A República Democrática do Congo (RDC) enfrenta um novo desafio em sua luta contra o ebola. As autoridades de saúde congolesas estão em alerta máximo, rastreando pessoas que podem ter sido expostas ao vírus em duas províncias que, até então, não haviam sido diretamente afetadas pelo surto atual: Tshopo e Haut-Uele. A preocupação é que a doença, que já ceifou centenas de vidas, possa estar se espalhando para além das regiões já conhecidas, intensificando a crise sanitária no país.
O surto, declarado em 15 de maio, tem sido particularmente devastador nas províncias orientais de Ituri, Kivu do Norte e Kivu do Sul. Dados governamentais recentes, divulgados em 29 de junho, indicam que 1.307 pessoas foram infectadas e 377 mortes foram registradas. A possível extensão para Tshopo e Haut-Uele adiciona uma camada de complexidade e urgência aos esforços de contenção, exigindo uma resposta rápida e coordenada para evitar uma escalada ainda maior.
A ameaça de expansão para Tshopo
A província de Tshopo, localizada a oeste de Ituri, tornou-se um foco de preocupação após um incidente alarmante. Profissionais de saúde estão em uma corrida contra o tempo para identificar e monitorar indivíduos que possam ter tido contato com o corpo de uma mulher grávida que faleceu de ebola. A mulher adoeceu em 18 de junho na zona de saúde de Niania, em Ituri, e morreu nove dias depois, em 27 de junho.
O corpo da vítima foi transportado de motocicleta por aproximadamente 300 quilômetros até a cidade de Kisangani, na província vizinha de Tshopo. A confirmação do diagnóstico de ebola veio de uma amostra coletada no necrotério de Kisangani. Segundo um relatório do Ministério da Saúde de 29 de junho, a jornada do corpo por diversas zonas de saúde antes do diagnóstico criou um risco elevado de transmissão, o que levou as autoridades a iniciar imediatamente os esforços de rastreamento de contatos em toda a província.
Casos suspeitos e rastreamento em Haut-Uele
Paralelamente à situação em Tshopo, a província de Haut-Uele também está sob escrutínio. Uma alta autoridade da área da saúde, que preferiu manter o anonimato, revelou que duas pessoas identificadas como contatos de casos de ebola em Niania, e que estavam em isolamento para exames, fugiram para Haut-Uele.
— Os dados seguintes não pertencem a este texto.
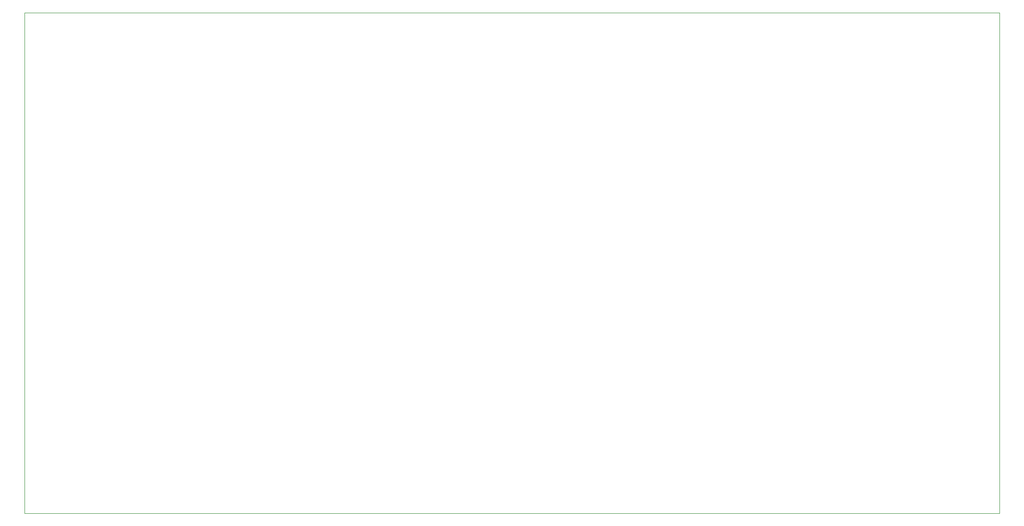
<source format=gbr>
G04 #@! TF.GenerationSoftware,KiCad,Pcbnew,8.0.4*
G04 #@! TF.CreationDate,2024-09-06T09:29:33+02:00*
G04 #@! TF.ProjectId,skaner3d,736b616e-6572-4336-942e-6b696361645f,rev?*
G04 #@! TF.SameCoordinates,Original*
G04 #@! TF.FileFunction,Profile,NP*
%FSLAX46Y46*%
G04 Gerber Fmt 4.6, Leading zero omitted, Abs format (unit mm)*
G04 Created by KiCad (PCBNEW 8.0.4) date 2024-09-06 09:29:33*
%MOMM*%
%LPD*%
G01*
G04 APERTURE LIST*
G04 #@! TA.AperFunction,Profile*
%ADD10C,0.050000*%
G04 #@! TD*
G04 APERTURE END LIST*
D10*
X48500000Y-130000000D02*
X223500000Y-130000000D01*
X223500000Y-40000000D02*
X223500000Y-130000000D01*
X48500000Y-130000000D02*
X48500000Y-40000000D01*
X48500000Y-40000000D02*
X223500000Y-40000000D01*
M02*

</source>
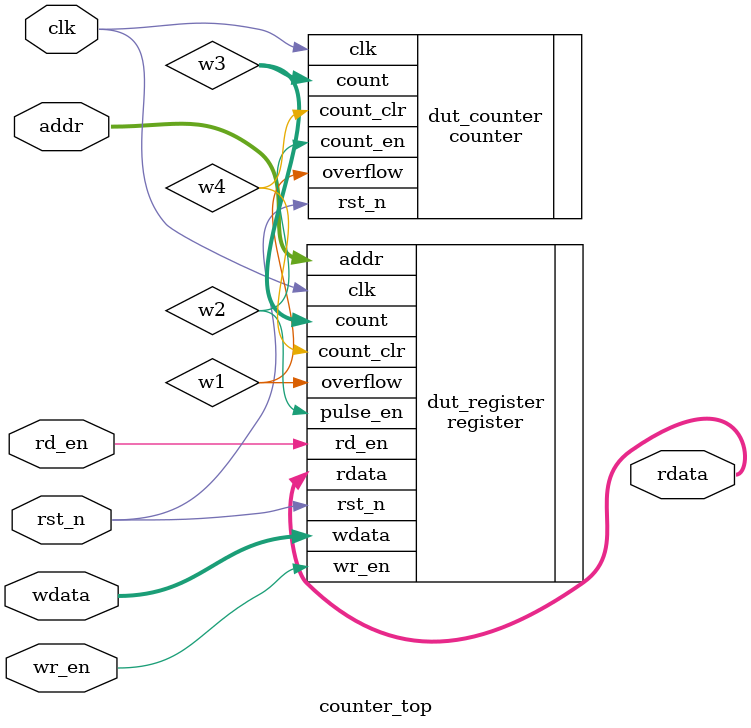
<source format=v>
module counter_top(
	input clk,
	input rst_n,
	input wr_en,
	input rd_en,
	input [9:0] addr,
	input [31:0] wdata,
	output [31:0] rdata
);
	
	wire w1;
	wire w2;
	wire [2:0] w3;
	wire w4;



	register dut_register(
		.clk(clk),
		.rst_n(rst_n),
		.wr_en(wr_en),
		.rd_en(rd_en),
		.addr(addr),
		.wdata(wdata),
		.overflow(w1),
		.count(w3),
		.rdata(rdata),
		.pulse_en(w2),
		.count_clr(w4)
	);

	counter dut_counter(
		.clk(clk),
		.rst_n(rst_n),
		.count_clr(w4),
		.count_en(w2),
		.count(w3),
		.overflow(w1)
	);






endmodule



</source>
Esta província, assim como Tshopo, faz fronteira com Ituri, mas também possui fronteiras internacionais com o Sudão do Sul e a República Centro-Africana, o que aumenta o risco de disseminação transfronteiriça.
Uma das duas pessoas que fugiram já teve o diagnóstico positivo para ebola, enquanto a segunda aguardava um teste de confirmação. Ambas foram localizadas e estão sendo reconduzidas a Niania. Equipes de saúde estão agora em campo em Haut-Uele, rastreando qualquer pessoa com quem os indivíduos possam ter entrado em contato, numa tentativa desesperada de conter a propagação do vírus antes que ele se estabeleça em novas comunidades.
Os desafios da contenção do ebola na RDC
A República Democrática do Congo tem um histórico complexo com o ebola, enfrentando surtos recorrentes que são agravados por uma série de fatores. A instabilidade política, os conflitos armados em algumas regiões, a fragilidade da infraestrutura de saúde e a desinformação dificultam enormemente os esforços de contenção. Além disso, práticas culturais e a desconfiança em relação às autoridades de saúde podem levar à resistência à vacinação e a enterros seguros, contribuindo para a disseminação do vírus.
A mobilidade da população, como demonstrado pelo transporte do corpo da mulher grávida, é um fator crítico. Cidades como Kisangani, um importante centro urbano e portuário, podem se tornar epicentros de rápida disseminação se o vírus não for contido rapidamente. A vigilância epidemiológica e o rastreamento de contatos são ferramentas essenciais, mas sua eficácia depende da cooperação comunitária e da capacidade de resposta rápida das equipes de saúde em um território vasto e desafiador.
A comunidade internacional, incluindo organizações como a Organização Mundial da Saúde (OMS) e Médicos Sem Fronteiras, tem desempenhado um papel crucial no apoio à RDC. No entanto, cada nova província afetada representa um teste para a resiliência dos sistemas de saúde locais e para a coordenação global. A situação atual em Tshopo e Haut-Uele sublinha a necessidade contínua de recursos, treinamento e engajamento comunitário para proteger vidas e evitar que o ebola se torne uma ameaça ainda maior.